Posted November 24, 2016

The University of Michigan Kellogg Eye Center is one of first eye centers in the nation to offer a breakthrough outpatient procedure to stop progressive vision loss in young adults.

Kellogg Eye Center's Dr. Shahzad Mian performs corneal cross-linking on a 17-year-old lacrosse player.

Kellogg Eye Center’s Dr. Shahzad Mian performs corneal cross-linking on a 17-year-old lacrosse player.

Corneal cross-linking strengthens the cornea if it’s been weakened by keratoconus, other corneal disease or, rarely, as a complication of LASIK surgery.

What’s new and exciting, says U-M cornea specialist Shahzad I. Mian, M.D., is the option to prevent vision loss before patients with keratoconus need corrective lens and, even more significantly, to reduce the need for corneal transplants.

Keratoconus tends to be diagnosed among teens and young adults and progresses for 10 to 20 years before slowing. The earlier it can be treated, the better the outcome.

“Up to now, treatments have been focused on management of symptoms, often with specialized contact lens and, if patients don’t see better, then corneal transplants,” Mian says. “We can now offer a treatment that, if provided early in the disease, can help maintain better vision.”

What to expect from corneal cross-linking

Keratoconus causes the cornea — the front window of the eye — to be distorted and shaped like a cone.

The abnormal shape can cause vision changes, such as light sensitivity, glare and irritation, and can lead to frequent changes in glasses and contact lens prescriptions for nearsightedness.

The cornea contains tiny fibers of protein called collagen, and these fibers help hold the cornea in place and keep it from distorting.

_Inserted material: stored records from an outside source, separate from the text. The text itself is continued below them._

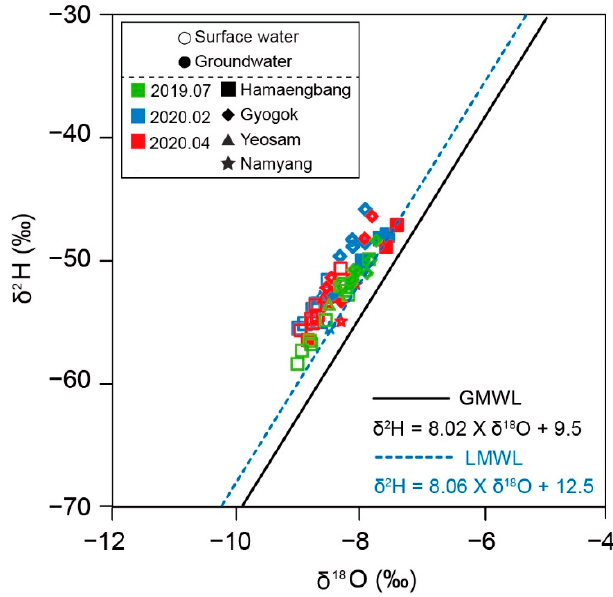
Figure 7. Relationship between the δ 18 O and δ 2 H values in surface water and groundwater. Water 2020 , 12 , x FOR PEER REVIEW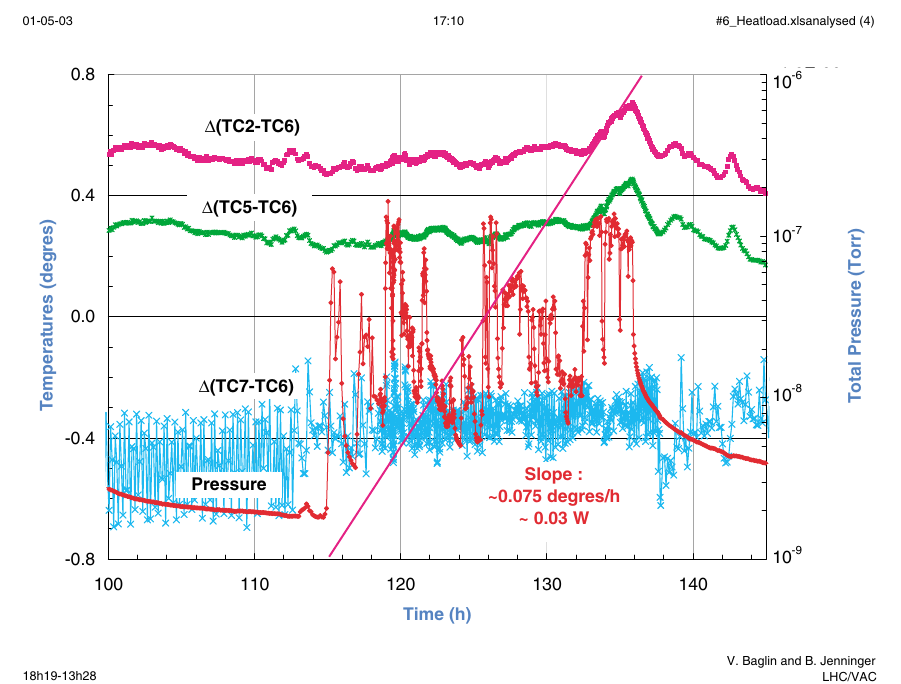
FIG. 4. (Color) Relative temperature and pressure observations when a LHC-type beam of three consecutive batches of 72 bunches with 5 (cid:2) 10 10 protons = bunch (cid:1) 1 was circulating in the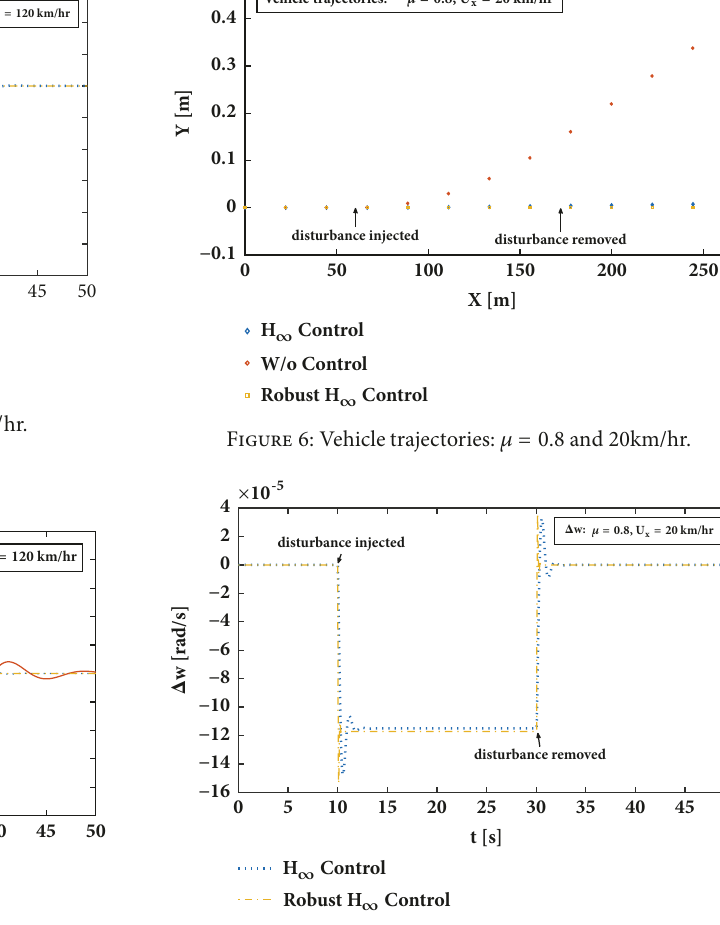
Figure 7: Control input: 𝜇 = 0 .8; vehicle speed: 20km/hr.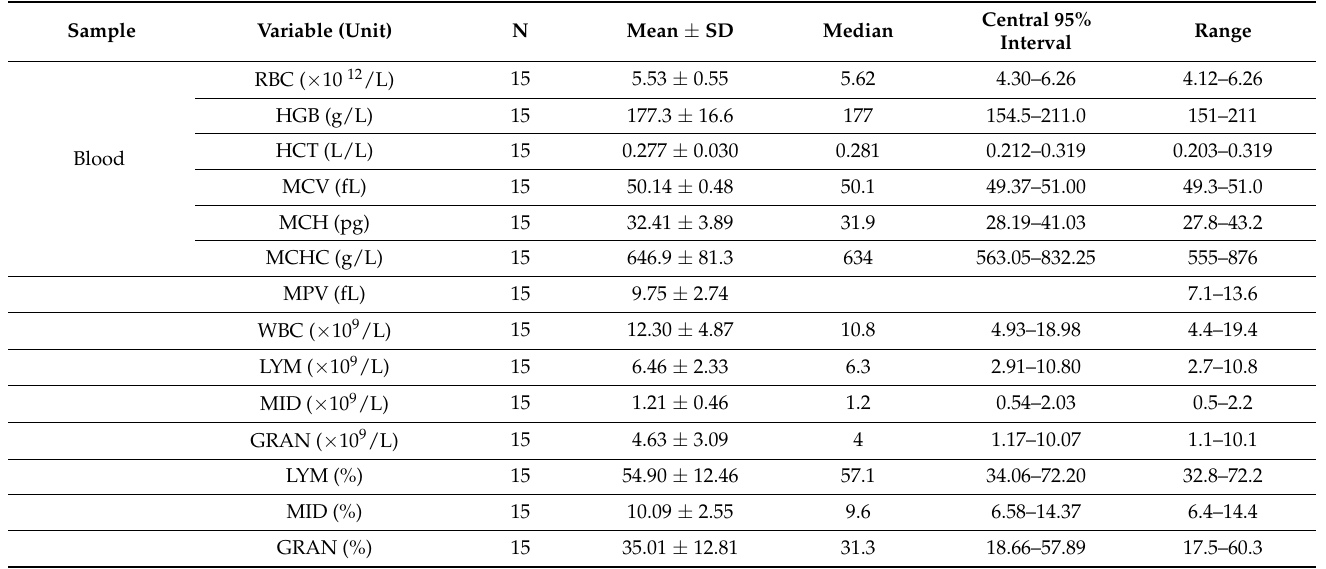
Table 4. Hematological and serum chemistry data of the captured Apennine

Corneal cross-linking involves removing the front layer of the cornea and administering an eye drop of liquid riboflavin (vitamin B12) to the surface of the eye. Ultraviolent light is then delivered to the eye at differing levels of time and intensity. The eye drop helps the cornea absorb the ultraviolet light and strengthen the collagen.

The procedure lasts 60 to 90 minutes. Patients will see results after six months to one year.

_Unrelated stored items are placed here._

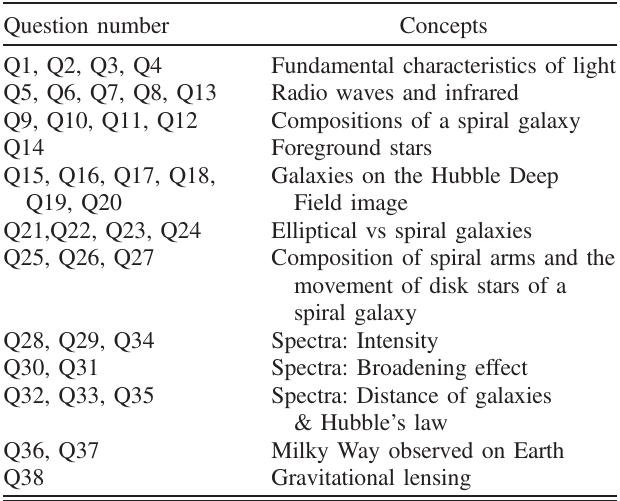
TABLE I. Topics of concept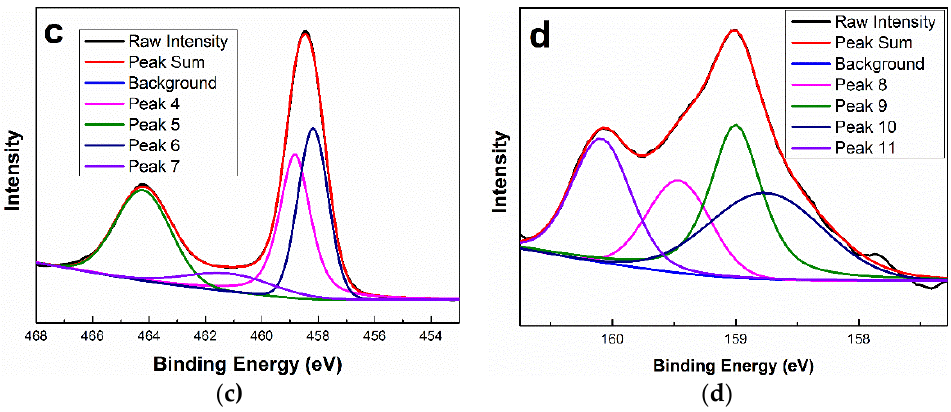
Figure 10. The survey scan and high-resolution X-ray photoelectron spectroscopy (XPS) Spectra of rutile after Bi 3+ ions adsorption ([Bi 3+ ] = 10 −5 mol/L): ( a ) the survey scan spectra; ( b ) curve-fitted O 1s XPS spectra; ( c ) curve-fitted Ti 2p XPS spectra; ( d ) curve-fitted Bi 4f 5/2 XPS spectra. Table 3. The O 1s, Ti 2p, and Bi 4f 5/2 XPS parameters and chemical states for rutile after Bi 3+ ions adsorption. Atom Orbit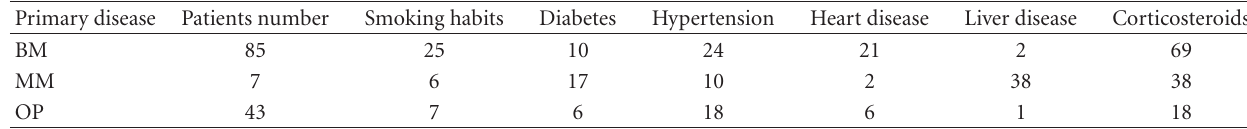
Table 2: Risk factors: smoking habits, diabetes, hypertension, heart disease comprehending coagulation disorders, liver disease, and corticosteroids administration; BM: bone metastasis, MM: multiple myeloma, OP: osteoporosis and/or rheumatoid arthritis.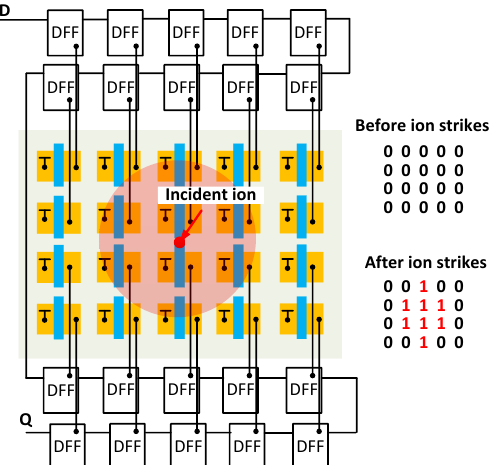
Figure 2. The layout schematic of a TAISAM circuit. The transistor array is placed in the center region and the flip-flops are placed beside the transistor array.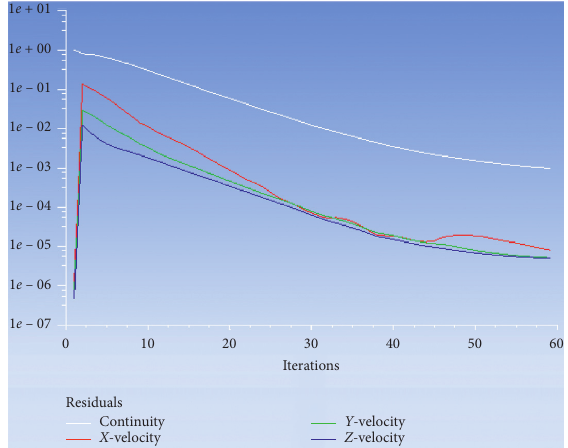
Figure 6: Residual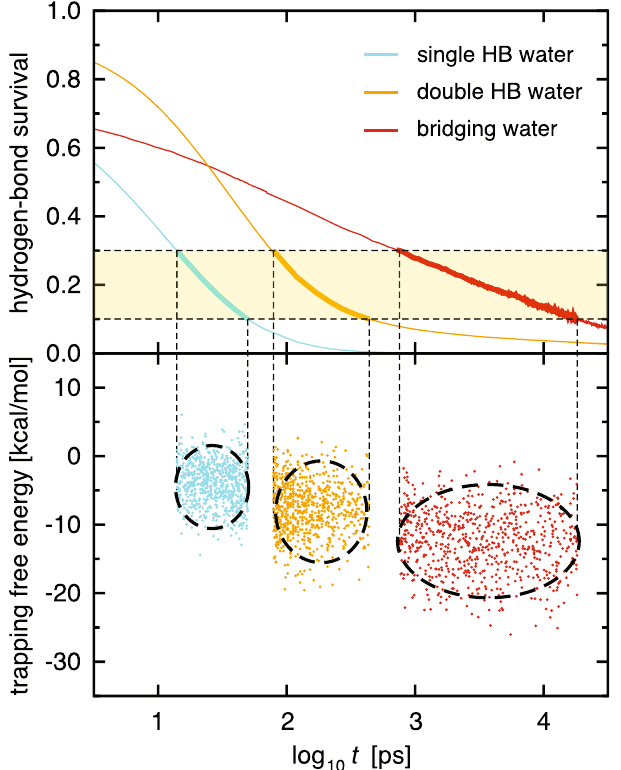
Figure 5. Construction of the thermodynamic–dynamic relationship diagram. Upper panel: Hydrogen-bond time-correlation functions for single HB water (cyan), double HB water (orange), and bridging water (red) taken from Fig. 4, focusing on the time regime where the functions decay from 0.3 to 0.1 (light yellow). Lower panel: Scatter plots of the hydrogen-bond survival times ( τ i ) and trapping free energies ( G water molecules. Centers of ellipsoids are determined by the averages, and the width and hight are determined by 3.6 σ (where σ is the standard deviation) along each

Mian and his team helped study which level of treatment is most effective in strengthening the corneal fibers and slowing the progression of keratoconus and corneal ectasia (a condition similar to keratoconus, although it occurs after refractive surgery).

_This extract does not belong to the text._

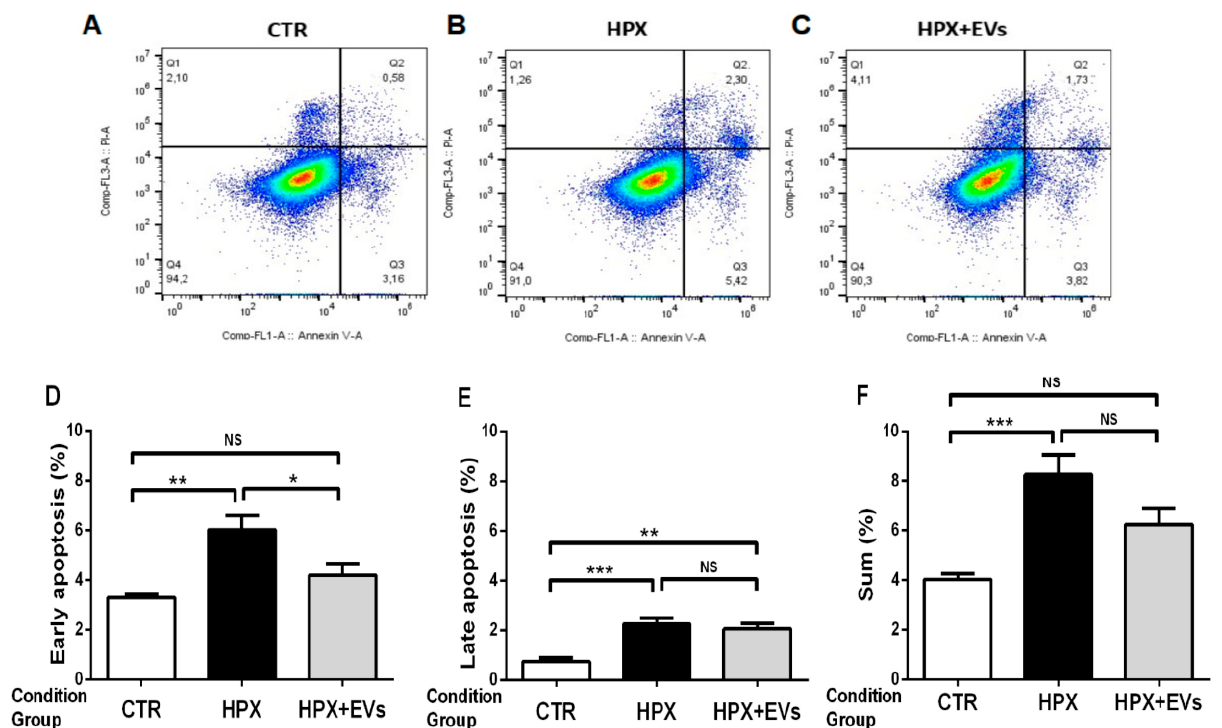
Figure 8. Co-culture with EVs decreases apoptosis of a lineage of proximal tubule cells (HK-2 line) subjected to hypoxia. Representative cytometry analysis of 3 × 10 5 HK-2 cells cultivated in 1.5 mL of DMEM without serum for 24 h. ( A ) Cultures in normoxia (CTR). ( B ) Hypoxia (1% O 2 ) (HPX) in the absence of EVs. ( C ) HPX in the presence of 2 × 10 9 EVs (HPX+EVs). Then the cells were incubated for 24 h under 21% O 2 in the same medium. ( D – F ) Quantification of cell death is expressed as a percent of total cells. ( D ) Early apoptosis, corresponding to ANX + PI − cells. ( E ) Late apoptosis, corresponding to ANX + PI + cells. ( F ) Sum of the cells that suffered early and late death: ANX + PI − cells + ANX + PI + cells. Bars represent mean ± SEM of different cultures in the conditions CTR ( n = 16), HPX ( n = 14), and HPX+EVs ( n = 9). * p < 0.05; ** p < 0.01; *** p < 0.001; NS: not significant (one-way ANOVA followed by Tukey´s test).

Kellogg began offering cross-linking to patients three years ago during national clinical trials, making it one of the most experienced ophthalmology programs in the nation to offer the breakthrough treatment.

Results of the trial, which were sponsored by Avedro, a pharmaceutical and device company, led the U.S. Food and Drug Administration to approve cross-linking as a new treatment for progressive keratoconus in mid-April.

The procedure was already available in Europe and other parts of the world.